Sitting with Jean and Cecil and John in our pajamas at our dining table late at night after the conference proceedings in Georgetown, drinking wine and eating cheese and talking about the literary life in London.
Watching DOG DAY AFTERNOON (Cecil was obsessed with Al Pacino, though he’d never seen this one) on DVD, which I’d bought for him earlier that day, on a small TV screen in their sitting room, the four of us hunched over together. When Al Pacino screams, “Attica! Attica!” Cecil said, “Only in America. Only in America.”
Interviewing Cecil about his history in publishing, and the colorful figures he encountered there. With his usual modesty, he said, “Surely you’ve had enough. Aren’t you bored?”
His patience with me as I labored over a monograph for him, which I simply couldn’t get finished due to busyness, teaching, and neurosis. When I finally turned it in, he said, “Ah, at last. I have your magnum opus.”

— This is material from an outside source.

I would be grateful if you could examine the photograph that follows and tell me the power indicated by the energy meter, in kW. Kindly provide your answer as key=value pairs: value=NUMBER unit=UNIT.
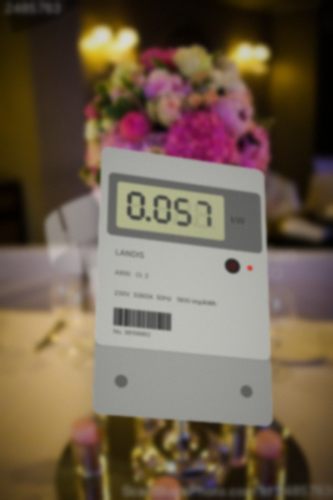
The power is value=0.057 unit=kW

There are others, but some I prefer to keep to myself.
We lost a great man yesterday.
Rest easy, Cecil Woolf. Thank you for being our link to a past that we all long to connect, and such a force of nature in our present.
Thank you for your lovely tribute to Cecil, Paula. We had missed him at the conference this past weekend. So many of us will remember his warmth and wit, and gracious tolerance of all our questions.

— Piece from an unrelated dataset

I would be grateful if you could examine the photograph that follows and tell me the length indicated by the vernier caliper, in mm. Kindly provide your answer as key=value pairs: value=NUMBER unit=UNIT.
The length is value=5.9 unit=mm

CARRIED FOREVER IN OUR HEARTS AND MINDS
Oh I’m so sorry to hear this. What a deeply compassionate and lovely human being. I’m so grateful for the time we all spent with him and Jean.

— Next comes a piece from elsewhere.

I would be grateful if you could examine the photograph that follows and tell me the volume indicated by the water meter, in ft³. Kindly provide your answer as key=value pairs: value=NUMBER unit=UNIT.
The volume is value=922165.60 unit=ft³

Oh no. Thanks so much for this lovely tribute and the wonderful collection of photos which reminds us all of Cecil’s sweetness, generosity, and wit.
Oh, so sorry to hear this. I was recently reading his words (by some twist of fate, I published my review of “Virginia Woolf at Home”, for which he provided a foreword, yesterday); and was thinking how wonderful it was to hear from someone who had actually known Virginia. He certainly seems to have led a wonderful life and I wish I had had the pleasure of hearing him talk.
Cecil was a shining star, a superstar in our Woolf community. Like so many others I was in awe when I first met him but found him so gracious & caring. Having my work published by him is one of the highlights of my writing career. How we’ll miss his presence among us.
Very sad to hear this news. Cecil was unfailingly gracious, kind, witty, and generous to everyone he met. He will be missed. Thank you, Paula, for the beautiful tribute.
Sad news, he will be greatly missed by his family, friends and Woolf community. He has meant so much to so many.